(Source extract Opens)

Re: Docket No. FDA-2009-N-0143; Risk Evaluation and Mitigation Strategies for Certain Opioid Drugs

Dear Commissioner Hamburg:

On behalf of the 43,000 members of the American Society of Anesthesiologists (ASA), we appreciate the opportunity to provide comments in response to the Food and Drug Administration’s (FDA) April 20, 2009, Federal Register Notice regarding Risk Evaluation and Mitigation Strategies (REMS) for certain opioid drugs. As the medical specialty representing the largest number of practicing pain medicine physicians, ASA has significant interest in reducing the misuse, abuse and diversion of opioid medications that has lead to unintended deaths. However, we are concerned that regulations, meant to ensure the safe use of only certain opioid products, may have the unintended consequences of increasing the abuse of the less regulated products and reducing access to ALL opioid products used for the proper treatment of pain.

ASA agrees generally with the detailed comments provided by the American Medical Association on this issue, but with one exception: any program meant to address the abuse, misuse or diversion of opioids should cover ALL opioid classes to avoid the unintended consequences of shifting problems from one group of drugs to another and reducing the number of physicians available to prescribe necessary pain medications. ASA further believes that the Federal Government and provider organizations already have the ability to address these problems through expansion and improved coordination of existing tools such as provider notification networks, continuing medical education (CME) programs and Prescription Monitoring Programs (PMPs) authorized by the National All Schedules Prescription Electronic Reporting Act (NASPER).

Therefore, ASA urges the FDA to adopt a broad and balanced approach that addresses the current state of minimal education on pain management for medical students and all physicians; provides up-to-date and actionable information on opioid drug products for physicians and patients; and helps doctors identify patients seeking the same abusable medications from multiple prescribers through optimal use of PMPs.

(Source extract Closes)
(Given entries Opens)

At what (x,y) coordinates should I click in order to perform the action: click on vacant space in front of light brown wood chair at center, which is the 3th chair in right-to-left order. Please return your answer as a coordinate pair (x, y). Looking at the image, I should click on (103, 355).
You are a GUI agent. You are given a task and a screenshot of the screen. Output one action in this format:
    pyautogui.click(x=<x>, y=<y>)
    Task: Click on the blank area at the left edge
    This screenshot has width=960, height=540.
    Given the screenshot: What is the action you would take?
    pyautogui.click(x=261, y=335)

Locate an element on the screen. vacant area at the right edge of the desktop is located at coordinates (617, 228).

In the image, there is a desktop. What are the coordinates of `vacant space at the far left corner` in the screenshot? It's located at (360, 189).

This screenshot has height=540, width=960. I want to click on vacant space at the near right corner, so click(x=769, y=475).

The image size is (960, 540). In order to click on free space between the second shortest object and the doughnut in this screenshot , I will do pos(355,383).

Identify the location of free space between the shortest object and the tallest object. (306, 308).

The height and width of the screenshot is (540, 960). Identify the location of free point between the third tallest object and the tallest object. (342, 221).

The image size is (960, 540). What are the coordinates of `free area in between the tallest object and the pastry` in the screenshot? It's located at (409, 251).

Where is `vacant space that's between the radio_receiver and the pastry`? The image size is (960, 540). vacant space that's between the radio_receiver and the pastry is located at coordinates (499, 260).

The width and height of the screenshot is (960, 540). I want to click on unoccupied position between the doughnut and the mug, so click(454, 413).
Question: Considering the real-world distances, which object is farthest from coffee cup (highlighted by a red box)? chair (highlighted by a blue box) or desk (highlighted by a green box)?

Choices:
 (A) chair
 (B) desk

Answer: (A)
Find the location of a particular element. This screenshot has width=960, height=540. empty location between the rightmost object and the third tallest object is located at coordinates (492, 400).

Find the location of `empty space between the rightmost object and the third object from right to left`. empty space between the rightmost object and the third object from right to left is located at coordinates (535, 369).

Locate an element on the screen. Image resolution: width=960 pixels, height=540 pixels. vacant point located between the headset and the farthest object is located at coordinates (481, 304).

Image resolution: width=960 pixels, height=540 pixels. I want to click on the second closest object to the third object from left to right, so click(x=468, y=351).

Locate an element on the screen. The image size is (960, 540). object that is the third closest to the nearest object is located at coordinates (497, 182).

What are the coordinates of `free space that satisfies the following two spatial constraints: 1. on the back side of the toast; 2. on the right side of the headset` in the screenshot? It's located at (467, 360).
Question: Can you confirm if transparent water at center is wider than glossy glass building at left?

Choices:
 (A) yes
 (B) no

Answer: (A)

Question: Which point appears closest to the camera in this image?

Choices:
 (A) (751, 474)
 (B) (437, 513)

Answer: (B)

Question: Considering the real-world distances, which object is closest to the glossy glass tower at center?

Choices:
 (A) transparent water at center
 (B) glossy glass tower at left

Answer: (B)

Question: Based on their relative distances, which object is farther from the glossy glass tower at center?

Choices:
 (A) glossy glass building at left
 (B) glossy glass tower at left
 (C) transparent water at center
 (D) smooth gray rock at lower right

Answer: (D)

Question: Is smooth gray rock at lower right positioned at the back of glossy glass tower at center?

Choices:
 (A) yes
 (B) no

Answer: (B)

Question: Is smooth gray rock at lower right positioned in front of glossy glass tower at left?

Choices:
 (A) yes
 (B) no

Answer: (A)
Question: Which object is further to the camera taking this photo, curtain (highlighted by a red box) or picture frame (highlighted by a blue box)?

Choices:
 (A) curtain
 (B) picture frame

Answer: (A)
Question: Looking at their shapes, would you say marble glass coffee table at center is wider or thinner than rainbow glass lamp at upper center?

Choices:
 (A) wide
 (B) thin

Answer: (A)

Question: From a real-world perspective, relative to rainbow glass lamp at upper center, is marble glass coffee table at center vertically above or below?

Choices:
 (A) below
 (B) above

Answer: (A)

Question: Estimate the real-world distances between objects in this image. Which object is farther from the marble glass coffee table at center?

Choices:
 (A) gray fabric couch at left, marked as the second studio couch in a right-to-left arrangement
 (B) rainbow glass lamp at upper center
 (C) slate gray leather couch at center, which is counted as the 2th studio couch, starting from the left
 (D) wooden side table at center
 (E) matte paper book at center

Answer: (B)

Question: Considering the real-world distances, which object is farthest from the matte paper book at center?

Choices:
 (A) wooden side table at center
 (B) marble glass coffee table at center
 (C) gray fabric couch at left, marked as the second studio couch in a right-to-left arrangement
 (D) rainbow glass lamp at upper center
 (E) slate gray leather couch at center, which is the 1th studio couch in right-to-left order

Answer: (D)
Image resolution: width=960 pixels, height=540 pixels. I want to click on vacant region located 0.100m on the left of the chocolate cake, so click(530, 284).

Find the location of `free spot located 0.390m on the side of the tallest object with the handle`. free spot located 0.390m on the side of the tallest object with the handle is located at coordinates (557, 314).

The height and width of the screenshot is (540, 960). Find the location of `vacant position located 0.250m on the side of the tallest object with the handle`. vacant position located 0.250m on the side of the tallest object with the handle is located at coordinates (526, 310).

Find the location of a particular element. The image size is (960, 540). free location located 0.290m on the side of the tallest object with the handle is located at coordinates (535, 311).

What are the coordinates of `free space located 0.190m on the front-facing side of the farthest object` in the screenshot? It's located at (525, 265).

(Given entries Closes)

Task requirements
(a) Answer these questions from the letter on opioid drug safety strategies:
(i) How many members does the American Society of Anesthesiologists have?
(ii) Whose detailed comments does ASA say it agrees with generally?
(iii) Which act authorizes the Prescription Monitoring Programs?
(b) Continue the letter on opioid drug safety strategies from its last sentence.

Answer list
(a)
(i) 43,000
(ii) The American Medical Association's
(iii) The National All Schedules Prescription Electronic Reporting Act (NASPER)

(b)
Elements of the REMS: Unintended Consequences

It is well recognized that pain and the consequences of inadequate treatment represent a significant health problem for the United States. However, it is also well recognized that prescription drug abuse is a serious public health crisis that requires thoughtful solutions to ensure maximum safety for the public, as well as appropriate access to necessary pain relief. On balance, ASA believes that proposed REMS elements, such as provider/prescriber certification or enrollment of patients, providers or physicians in programs for specific products would not diminish abuse or misuse of opioids. Instead, they would very likely result in decreased access to appropriate therapy for some legitimate patients. In general, ASA believes that any burdensome requirement, such as mandatory certification or restricted distribution, placed on a single opioid or class of opioids would likely result in the following unintended consequences:
  • Primary care and other physicians opting out of prescribing Schedule II controlled substances and choosing not to manage patients with chronic pain due to burdens of registering or becoming certified for multiple systems;
  • Patients overwhelming pain medicine specialists and clinics when they are unable to be treated through their primary care physicians;
  • Reduced or no access for patients, particularly those in rural and underserved communities with no pain medicine specialists; and
  • A shift in prescribing from Schedule II to other, less effective, and more commonly abused, opioid products.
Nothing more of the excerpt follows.